▸ **Text section**
• • •

Surrealism’s revolutionary heart

They met in Mexico, 1938. Leon Trotsky, co-leader of the Russian revolution, André Breton, cofounder of the surrealist movement, and Diego Rivera, revolutionary Mexican artist/activist. Together, they formulated the Manifesto: Towards a Free Revolutionary Art. Trotsky, in exile and hunted by Stalin’s agents, was the main author, Breton and Diego its signatories. On the 70th anniversary of the Manifesto, MANNY THAIN looks at the significance of this collaboration.

THE MANIFESTO WAS a call to arms, pens and brushes addressed to radical artists and writers. It denounced fascism and Stalinism, two dictatorships suffocating artistic expression as they were drowning workers’ opposition in blood. It was also a comment on the role of art and culture in class society.

But what had brought these people together at this particular moment? This was a time of extreme turmoil, the world on the brink of war. The international capitalist economy was in severe crisis. Fascism had risen to power in Italy, Portugal, Germany and Spain, where the revolution had been recently defeated. Mass uprisings had taken place in France, the US, China and around the globe.

• • •

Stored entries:
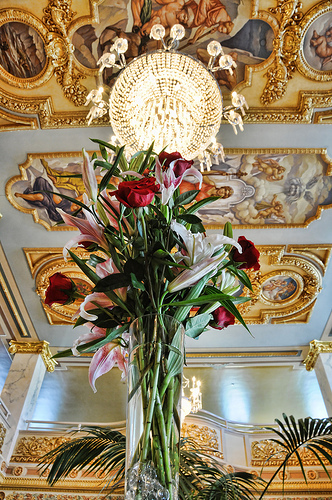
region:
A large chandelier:
[88, 28, 255, 155]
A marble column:
[3, 350, 39, 459]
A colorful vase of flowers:
[37, 156, 252, 495]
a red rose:
[43, 270, 81, 306]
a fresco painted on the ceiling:
[189, 141, 322, 227]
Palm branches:
[188, 421, 328, 492]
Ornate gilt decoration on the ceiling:
[254, 6, 316, 112]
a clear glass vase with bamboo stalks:
[122, 331, 186, 493]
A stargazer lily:
[66, 323, 125, 392]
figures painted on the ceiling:
[120, 5, 239, 36]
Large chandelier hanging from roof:
[83, 22, 247, 181]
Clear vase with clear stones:
[116, 316, 190, 495]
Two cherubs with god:
[249, 147, 321, 232]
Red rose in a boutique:
[114, 170, 156, 225]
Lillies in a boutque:
[50, 188, 115, 271]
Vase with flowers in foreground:
[62, 128, 247, 495]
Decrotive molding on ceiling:
[18, 236, 328, 333]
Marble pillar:
[4, 346, 48, 463]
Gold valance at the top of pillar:
[8, 335, 63, 372]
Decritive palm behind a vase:
[46, 418, 296, 499]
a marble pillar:
[0, 344, 49, 475]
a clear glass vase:
[116, 310, 187, 495]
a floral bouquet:
[29, 135, 271, 494]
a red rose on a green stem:
[39, 269, 119, 328]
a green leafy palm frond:
[249, 407, 329, 494]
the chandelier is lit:
[83, 17, 250, 171]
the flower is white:
[166, 218, 245, 263]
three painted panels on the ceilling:
[0, 0, 329, 335]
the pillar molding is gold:
[4, 334, 57, 373]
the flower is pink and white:
[55, 195, 111, 259]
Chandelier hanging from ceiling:
[79, 22, 249, 171]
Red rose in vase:
[115, 175, 165, 324]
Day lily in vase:
[152, 147, 200, 232]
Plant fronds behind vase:
[35, 403, 328, 496]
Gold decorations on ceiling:
[235, 243, 328, 321]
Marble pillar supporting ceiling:
[1, 339, 56, 463]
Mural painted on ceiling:
[172, 146, 326, 229]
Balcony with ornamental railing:
[0, 405, 326, 488]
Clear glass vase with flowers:
[121, 312, 181, 496]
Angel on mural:
[242, 153, 288, 187]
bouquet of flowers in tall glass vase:
[28, 140, 262, 481]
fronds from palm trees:
[190, 406, 320, 492]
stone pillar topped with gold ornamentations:
[4, 335, 50, 451]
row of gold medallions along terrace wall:
[199, 452, 324, 490]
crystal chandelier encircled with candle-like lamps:
[67, 10, 250, 178]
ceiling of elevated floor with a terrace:
[216, 372, 315, 407]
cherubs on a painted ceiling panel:
[244, 139, 288, 232]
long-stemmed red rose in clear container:
[106, 166, 169, 415]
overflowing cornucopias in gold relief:
[34, 0, 91, 103]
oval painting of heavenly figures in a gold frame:
[253, 265, 312, 310]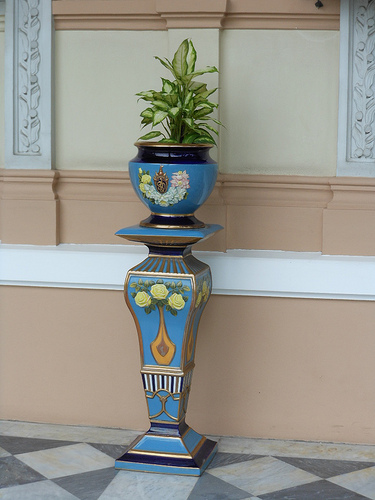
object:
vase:
[128, 139, 220, 229]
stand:
[114, 225, 222, 479]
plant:
[135, 36, 228, 147]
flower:
[130, 279, 189, 366]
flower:
[137, 165, 190, 206]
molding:
[238, 173, 259, 206]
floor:
[0, 417, 372, 500]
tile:
[209, 454, 320, 498]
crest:
[134, 142, 214, 149]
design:
[15, 0, 42, 154]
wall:
[0, 0, 375, 453]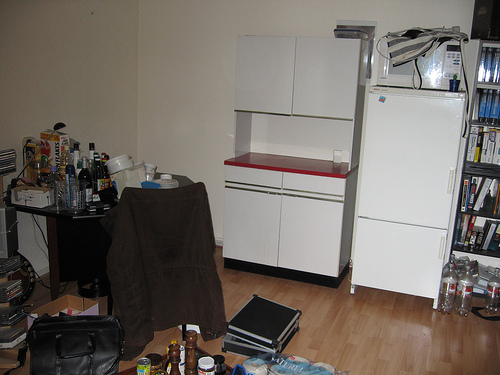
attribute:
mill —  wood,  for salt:
[165, 341, 182, 373]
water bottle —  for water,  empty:
[458, 267, 470, 314]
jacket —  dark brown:
[98, 170, 232, 355]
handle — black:
[55, 328, 97, 360]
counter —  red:
[221, 148, 356, 180]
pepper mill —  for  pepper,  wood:
[172, 326, 199, 371]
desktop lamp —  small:
[13, 112, 70, 214]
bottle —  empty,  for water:
[445, 255, 475, 317]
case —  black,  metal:
[217, 295, 305, 355]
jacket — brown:
[104, 180, 226, 361]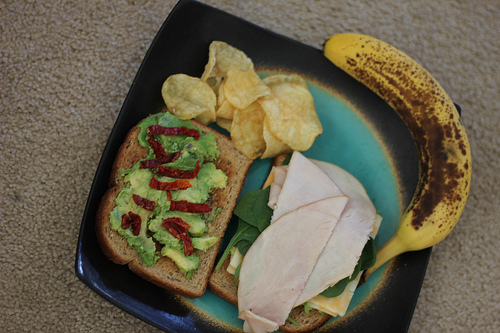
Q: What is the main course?
A: Sandwich.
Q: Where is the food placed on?
A: Plate.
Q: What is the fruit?
A: Banana.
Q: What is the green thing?
A: Avocado.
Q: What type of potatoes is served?
A: Potato chips.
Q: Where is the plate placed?
A: On carpet.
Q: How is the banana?
A: Ripe.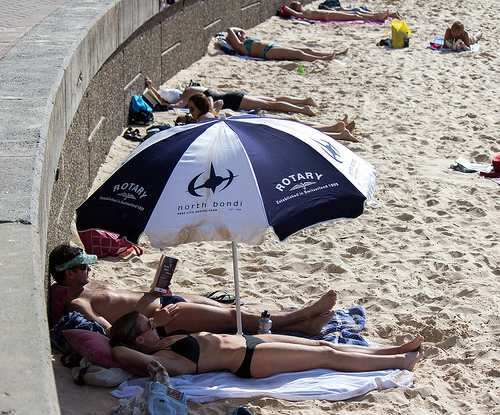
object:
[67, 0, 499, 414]
sand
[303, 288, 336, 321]
feet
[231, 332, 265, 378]
bikini bottom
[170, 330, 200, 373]
bikini top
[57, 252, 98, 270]
visor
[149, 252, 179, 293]
book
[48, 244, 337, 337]
man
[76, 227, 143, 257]
chair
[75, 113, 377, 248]
umbrella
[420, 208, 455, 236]
foot print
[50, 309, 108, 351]
jeans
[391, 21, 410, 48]
bag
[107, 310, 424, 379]
woman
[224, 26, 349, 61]
woman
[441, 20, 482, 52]
man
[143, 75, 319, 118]
woman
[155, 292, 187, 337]
speedo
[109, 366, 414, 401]
towel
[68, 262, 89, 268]
sunglasses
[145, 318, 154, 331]
sunglasses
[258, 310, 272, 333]
bottle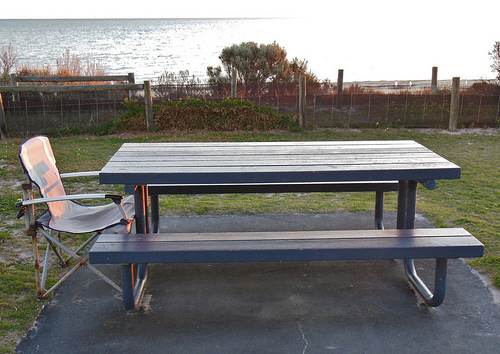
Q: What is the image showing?
A: It is showing a field.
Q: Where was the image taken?
A: It was taken at the field.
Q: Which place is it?
A: It is a field.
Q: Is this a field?
A: Yes, it is a field.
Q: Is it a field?
A: Yes, it is a field.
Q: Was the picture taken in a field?
A: Yes, it was taken in a field.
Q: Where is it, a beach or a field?
A: It is a field.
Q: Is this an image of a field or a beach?
A: It is showing a field.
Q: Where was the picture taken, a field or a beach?
A: It was taken at a field.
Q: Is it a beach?
A: No, it is a field.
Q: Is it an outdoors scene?
A: Yes, it is outdoors.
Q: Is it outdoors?
A: Yes, it is outdoors.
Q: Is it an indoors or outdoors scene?
A: It is outdoors.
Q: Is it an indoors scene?
A: No, it is outdoors.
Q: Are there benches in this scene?
A: Yes, there is a bench.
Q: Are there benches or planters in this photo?
A: Yes, there is a bench.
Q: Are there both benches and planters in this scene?
A: No, there is a bench but no planters.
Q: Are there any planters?
A: No, there are no planters.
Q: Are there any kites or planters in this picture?
A: No, there are no planters or kites.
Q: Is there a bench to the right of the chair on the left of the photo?
A: Yes, there is a bench to the right of the chair.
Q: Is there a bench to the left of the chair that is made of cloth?
A: No, the bench is to the right of the chair.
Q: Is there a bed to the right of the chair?
A: No, there is a bench to the right of the chair.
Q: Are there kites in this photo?
A: No, there are no kites.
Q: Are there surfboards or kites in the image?
A: No, there are no kites or surfboards.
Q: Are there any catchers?
A: No, there are no catchers.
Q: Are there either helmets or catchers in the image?
A: No, there are no catchers or helmets.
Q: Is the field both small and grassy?
A: Yes, the field is small and grassy.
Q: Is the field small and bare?
A: No, the field is small but grassy.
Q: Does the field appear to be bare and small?
A: No, the field is small but grassy.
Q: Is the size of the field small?
A: Yes, the field is small.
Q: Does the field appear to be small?
A: Yes, the field is small.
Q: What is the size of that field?
A: The field is small.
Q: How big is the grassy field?
A: The field is small.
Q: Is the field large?
A: No, the field is small.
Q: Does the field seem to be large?
A: No, the field is small.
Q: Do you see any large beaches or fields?
A: No, there is a field but it is small.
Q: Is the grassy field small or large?
A: The field is small.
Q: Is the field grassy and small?
A: Yes, the field is grassy and small.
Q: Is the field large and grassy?
A: No, the field is grassy but small.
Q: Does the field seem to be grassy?
A: Yes, the field is grassy.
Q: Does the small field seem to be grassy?
A: Yes, the field is grassy.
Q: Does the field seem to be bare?
A: No, the field is grassy.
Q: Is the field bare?
A: No, the field is grassy.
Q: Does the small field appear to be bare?
A: No, the field is grassy.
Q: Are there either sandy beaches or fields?
A: No, there is a field but it is grassy.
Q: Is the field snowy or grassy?
A: The field is grassy.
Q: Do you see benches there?
A: Yes, there is a bench.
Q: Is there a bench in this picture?
A: Yes, there is a bench.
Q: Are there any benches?
A: Yes, there is a bench.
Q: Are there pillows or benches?
A: Yes, there is a bench.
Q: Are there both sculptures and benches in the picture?
A: No, there is a bench but no sculptures.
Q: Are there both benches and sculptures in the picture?
A: No, there is a bench but no sculptures.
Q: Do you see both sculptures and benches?
A: No, there is a bench but no sculptures.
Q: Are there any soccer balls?
A: No, there are no soccer balls.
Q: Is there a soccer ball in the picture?
A: No, there are no soccer balls.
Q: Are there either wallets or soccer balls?
A: No, there are no soccer balls or wallets.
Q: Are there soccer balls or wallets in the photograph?
A: No, there are no soccer balls or wallets.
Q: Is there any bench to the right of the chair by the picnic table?
A: Yes, there is a bench to the right of the chair.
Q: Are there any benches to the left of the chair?
A: No, the bench is to the right of the chair.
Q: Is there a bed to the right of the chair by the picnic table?
A: No, there is a bench to the right of the chair.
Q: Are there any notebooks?
A: No, there are no notebooks.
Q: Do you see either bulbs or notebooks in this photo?
A: No, there are no notebooks or bulbs.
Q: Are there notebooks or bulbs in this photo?
A: No, there are no notebooks or bulbs.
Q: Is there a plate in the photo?
A: No, there are no plates.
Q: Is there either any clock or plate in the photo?
A: No, there are no plates or clocks.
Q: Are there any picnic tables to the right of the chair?
A: Yes, there is a picnic table to the right of the chair.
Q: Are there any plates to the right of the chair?
A: No, there is a picnic table to the right of the chair.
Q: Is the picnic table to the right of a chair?
A: Yes, the picnic table is to the right of a chair.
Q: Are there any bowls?
A: No, there are no bowls.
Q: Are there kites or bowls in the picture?
A: No, there are no bowls or kites.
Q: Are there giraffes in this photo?
A: No, there are no giraffes.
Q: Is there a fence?
A: Yes, there is a fence.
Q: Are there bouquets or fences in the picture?
A: Yes, there is a fence.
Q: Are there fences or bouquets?
A: Yes, there is a fence.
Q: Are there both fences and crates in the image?
A: No, there is a fence but no crates.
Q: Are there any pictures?
A: No, there are no pictures.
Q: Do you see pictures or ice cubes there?
A: No, there are no pictures or ice cubes.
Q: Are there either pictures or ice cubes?
A: No, there are no pictures or ice cubes.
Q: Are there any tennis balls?
A: No, there are no tennis balls.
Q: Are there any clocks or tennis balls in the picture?
A: No, there are no tennis balls or clocks.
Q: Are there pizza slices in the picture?
A: No, there are no pizza slices.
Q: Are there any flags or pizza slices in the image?
A: No, there are no pizza slices or flags.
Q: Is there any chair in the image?
A: Yes, there is a chair.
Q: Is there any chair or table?
A: Yes, there is a chair.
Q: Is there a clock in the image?
A: No, there are no clocks.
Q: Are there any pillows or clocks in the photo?
A: No, there are no clocks or pillows.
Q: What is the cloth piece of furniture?
A: The piece of furniture is a chair.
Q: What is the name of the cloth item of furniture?
A: The piece of furniture is a chair.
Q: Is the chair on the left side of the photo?
A: Yes, the chair is on the left of the image.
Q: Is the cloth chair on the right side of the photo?
A: No, the chair is on the left of the image.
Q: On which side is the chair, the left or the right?
A: The chair is on the left of the image.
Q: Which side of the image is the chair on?
A: The chair is on the left of the image.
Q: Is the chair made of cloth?
A: Yes, the chair is made of cloth.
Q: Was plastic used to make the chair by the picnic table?
A: No, the chair is made of cloth.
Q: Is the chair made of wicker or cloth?
A: The chair is made of cloth.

• • •

▸ **Parts of the exercise**
**A)** In the article on surrealism, who was the main author of the Manifesto: Towards a Free Revolutionary Art?
**B)** Write the next part of the article on surrealism, picking up after its final sentence.
The items play no part in this exercise.

▸ **Task-by-task answers**
**A)** Leon Trotsky

**B)**
Joseph Stalin was consolidating his grip on power in Russia, show trials dispatching revolutionary socialists and other militants to labour camps in their hundreds of thousands. The ruling Stalinist bureaucracy and its ‘Communist International’ were tightening their control on the so-called ‘communist’ parties around the world. In Spain that had meant playing a consciously counter-revolutionary role, betraying the workers and peasants in the socialist, Trotskyist and anarchist movements.

In 1938, Leon Trotsky launched the Fourth International – recognition that the Third (Communist) International would never again play a revolutionary role. This was a time to take sides. Any activist worthy of the name would have to ask him or herself: Do I support capitalism, Stalinism, or those fighting against both?

But why should this involve the surrealists? From today’s perspective, it may seem strange. Although that is only because the radical political nature of the surrealist movement has been airbrushed out of mainstream art history. Surrealist art retains great popularity – in profitable, blockbuster exhibitions, and its prominence in modern art museums. Its immense influence on art, film, writing and many other media continues unabated today. It may be mentioned from time to time that the surrealists were radicals, influenced by anarchist or socialist ideas. References are made to the splits in the movement, expulsions and defections, when artists diverged from surrealist ideals. Usually, however, that is as far as it goes.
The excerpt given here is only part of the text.